→ What you will do: Starting with the line that contains "scientific name: Lonas" and going on through the line that contains "genus: Mucidula", put the lines of the records below into a JSON list of strings, one string per line, with blank lines left out. Leave the pictures out of the answer.

→ Entries shown:

____________

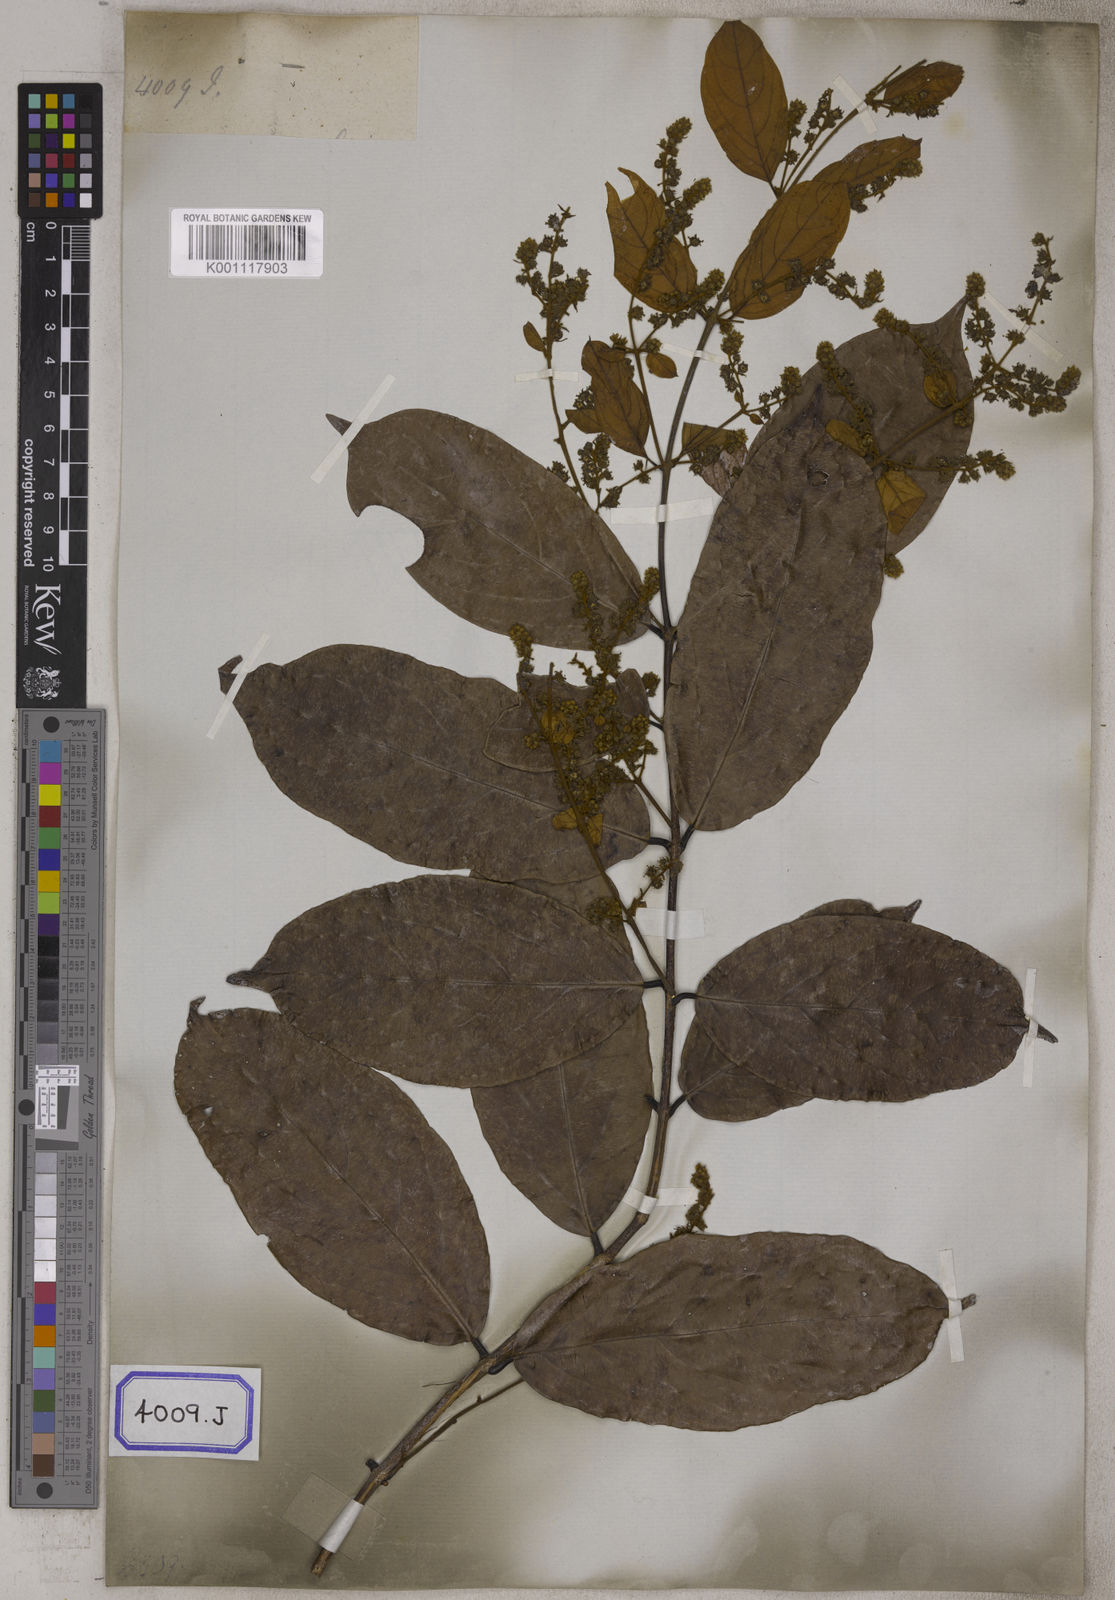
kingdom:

____________

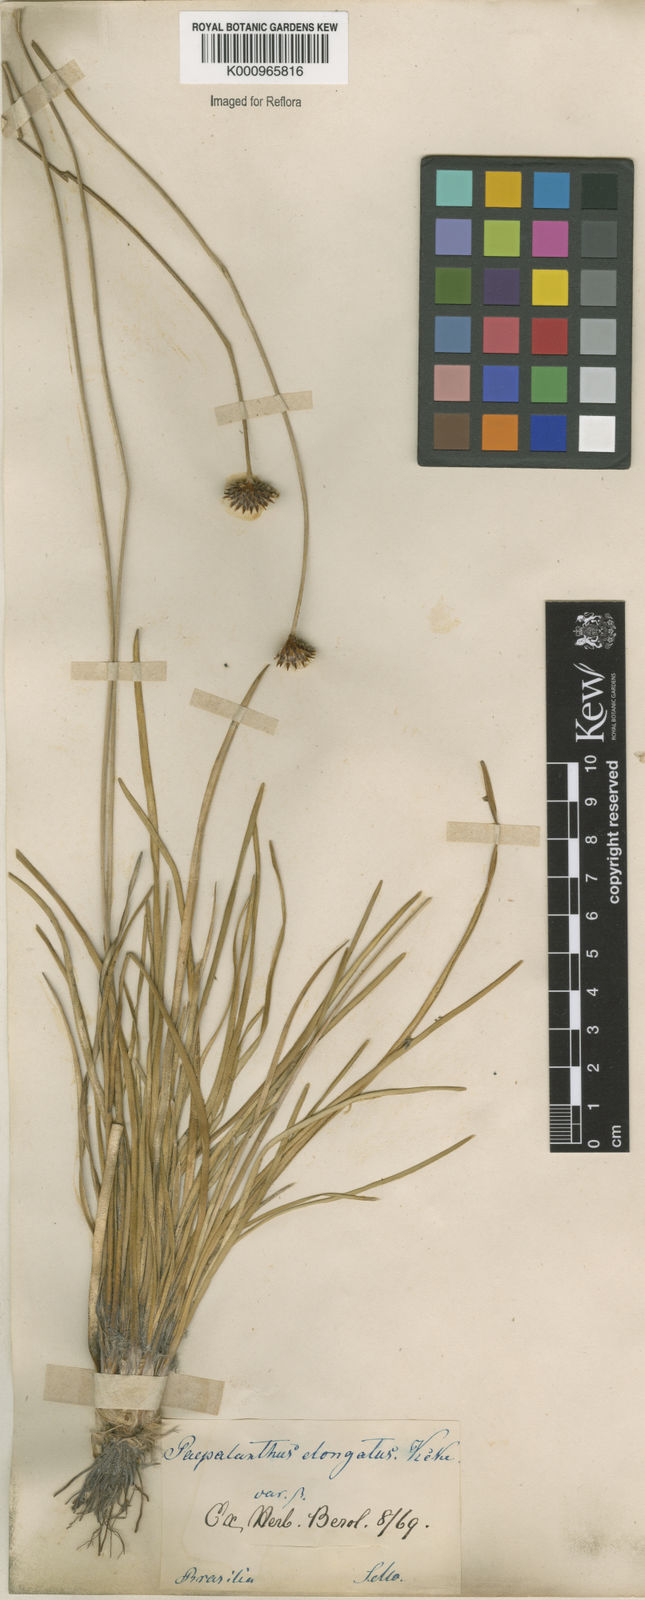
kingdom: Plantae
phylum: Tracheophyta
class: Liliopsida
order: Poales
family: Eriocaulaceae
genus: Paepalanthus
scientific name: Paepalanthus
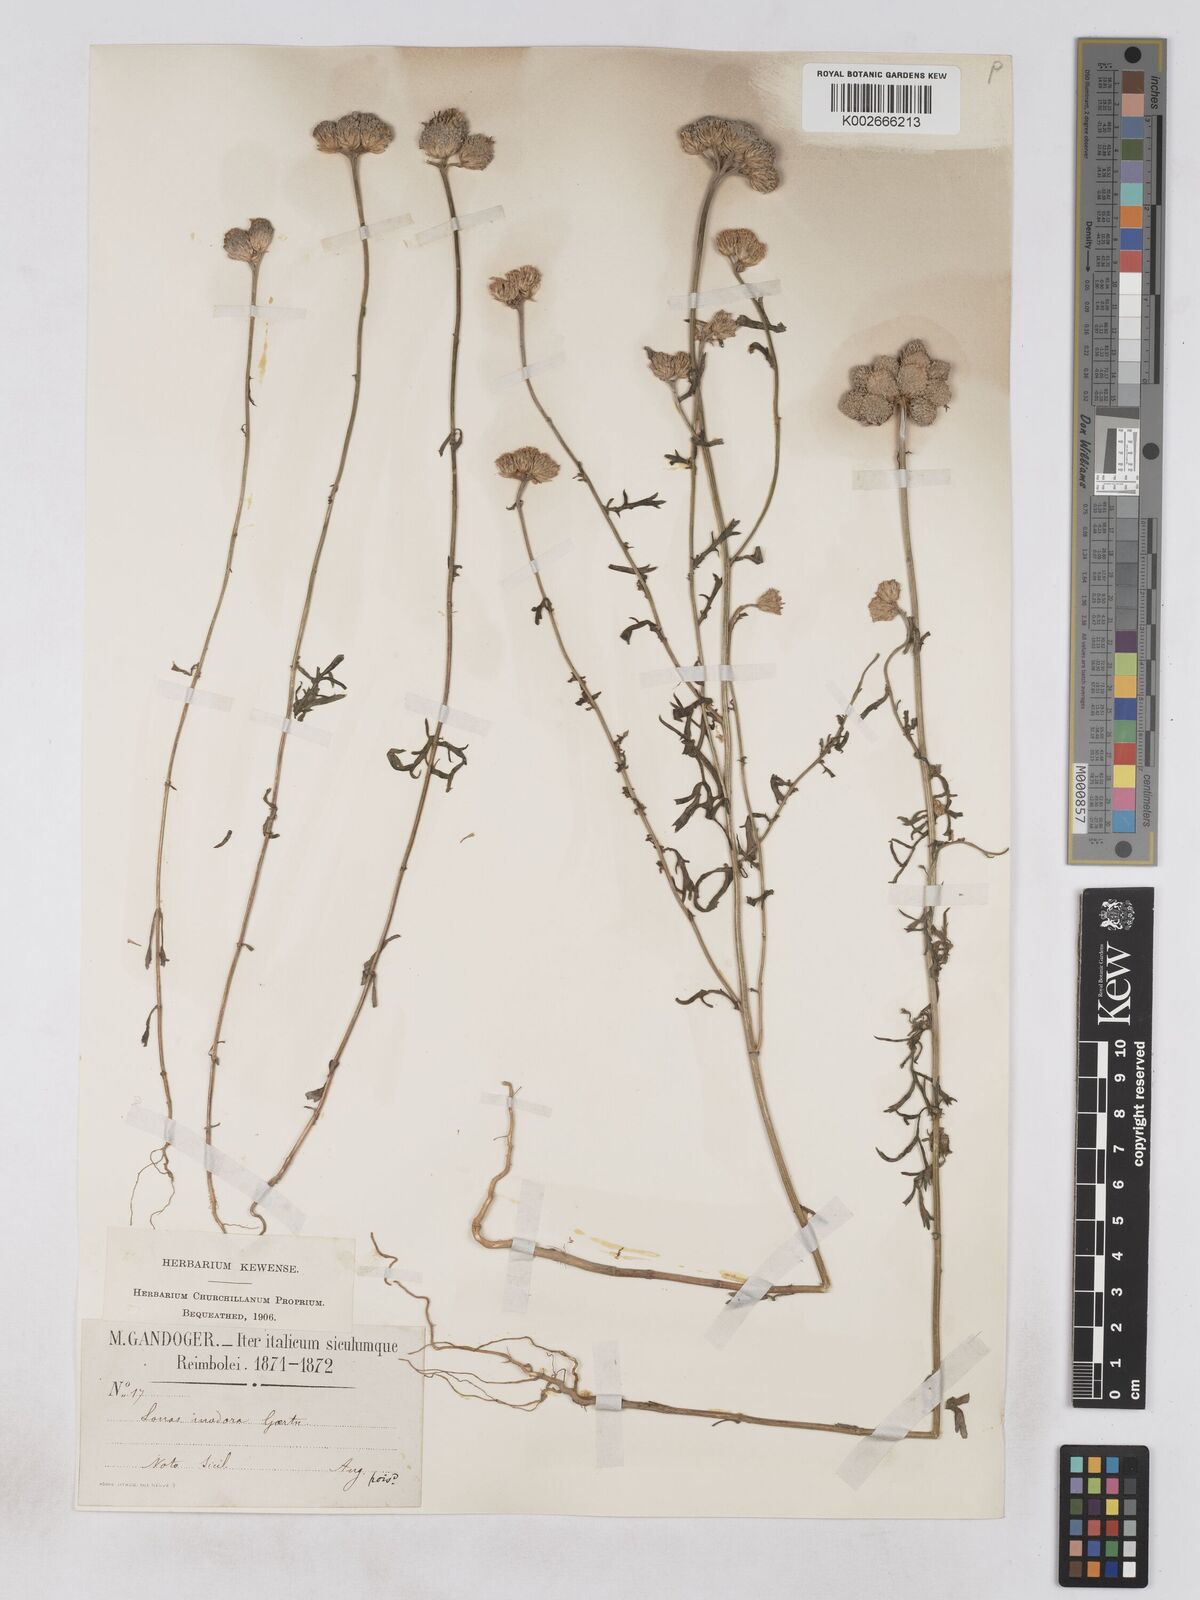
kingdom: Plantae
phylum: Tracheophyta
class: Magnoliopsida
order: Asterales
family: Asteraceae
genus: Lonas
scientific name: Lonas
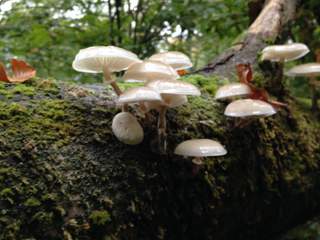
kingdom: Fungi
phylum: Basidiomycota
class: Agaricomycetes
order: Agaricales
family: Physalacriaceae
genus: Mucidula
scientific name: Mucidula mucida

____________

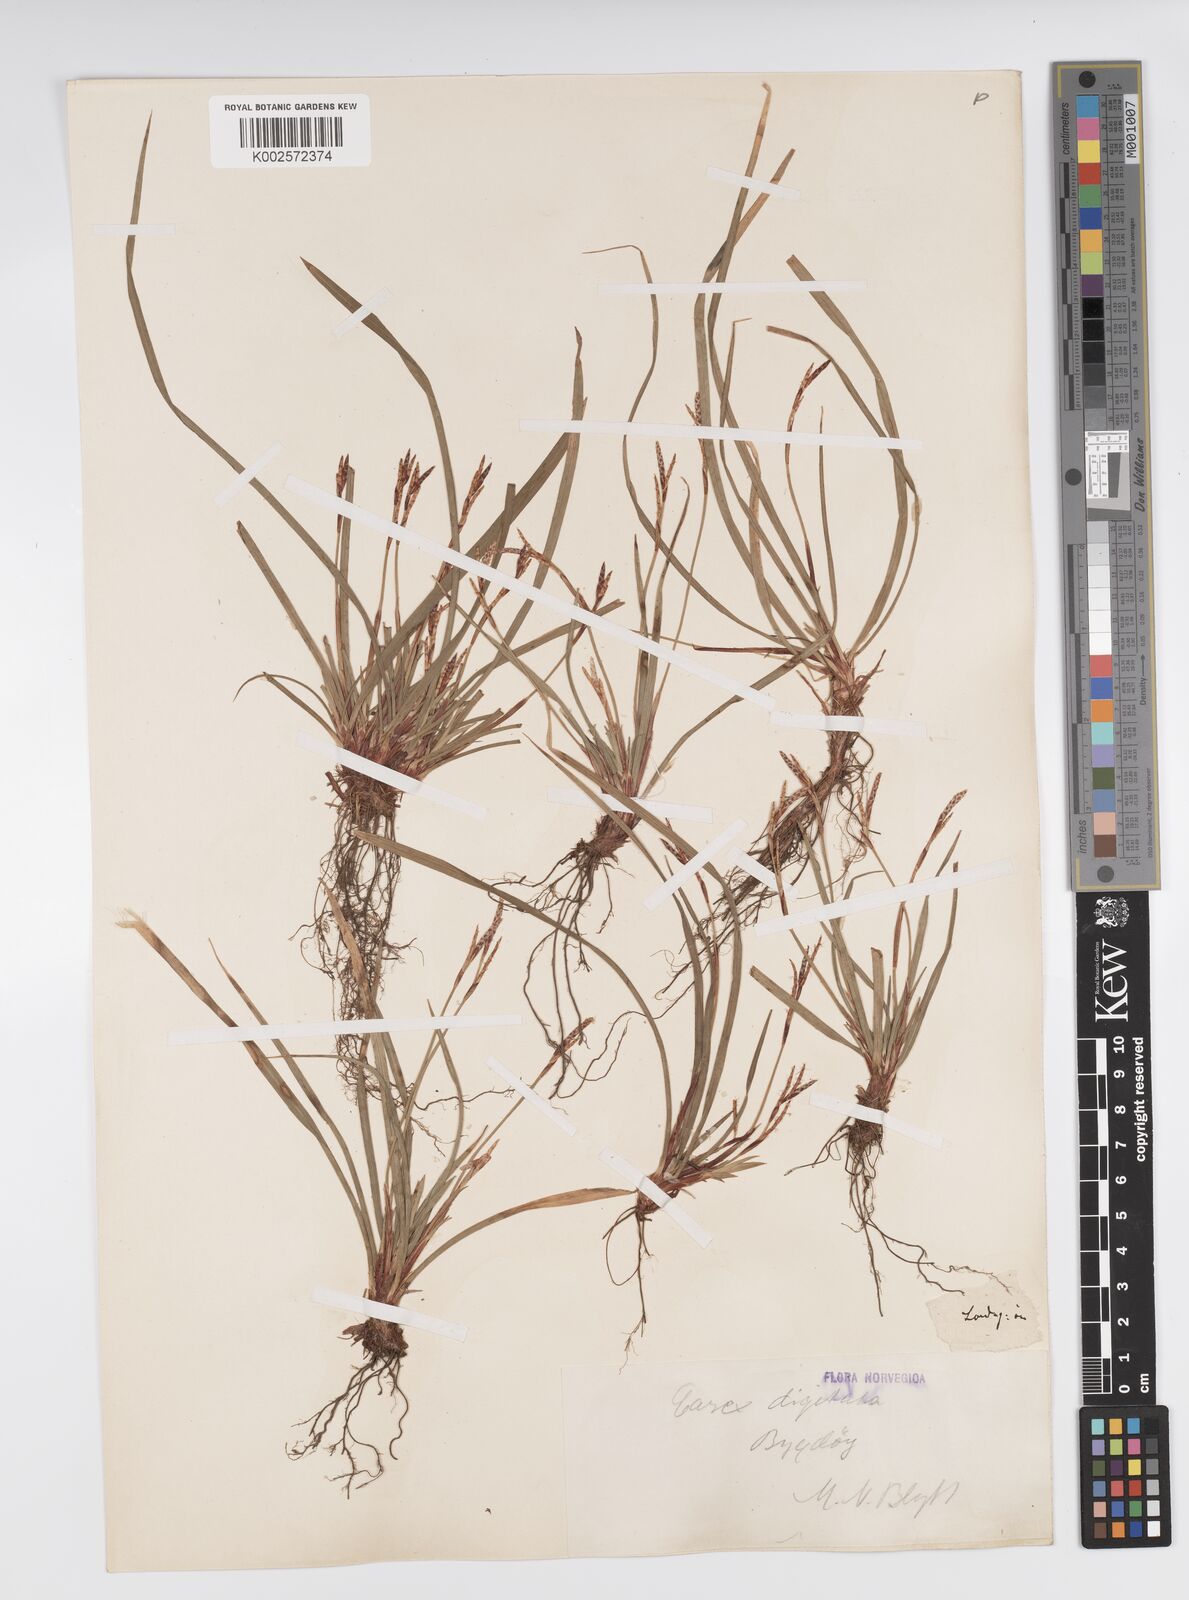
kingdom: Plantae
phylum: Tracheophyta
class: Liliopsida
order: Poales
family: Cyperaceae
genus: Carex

____________

→ Answer for the task:
[
  "scientific name: Lonas",
  "kingdom: Fungi",
  "phylum: Basidiomycota",
  "class: Agaricomycetes",
  "order: Agaricales",
  "family: Physalacriaceae",
  "genus: Mucidula"
]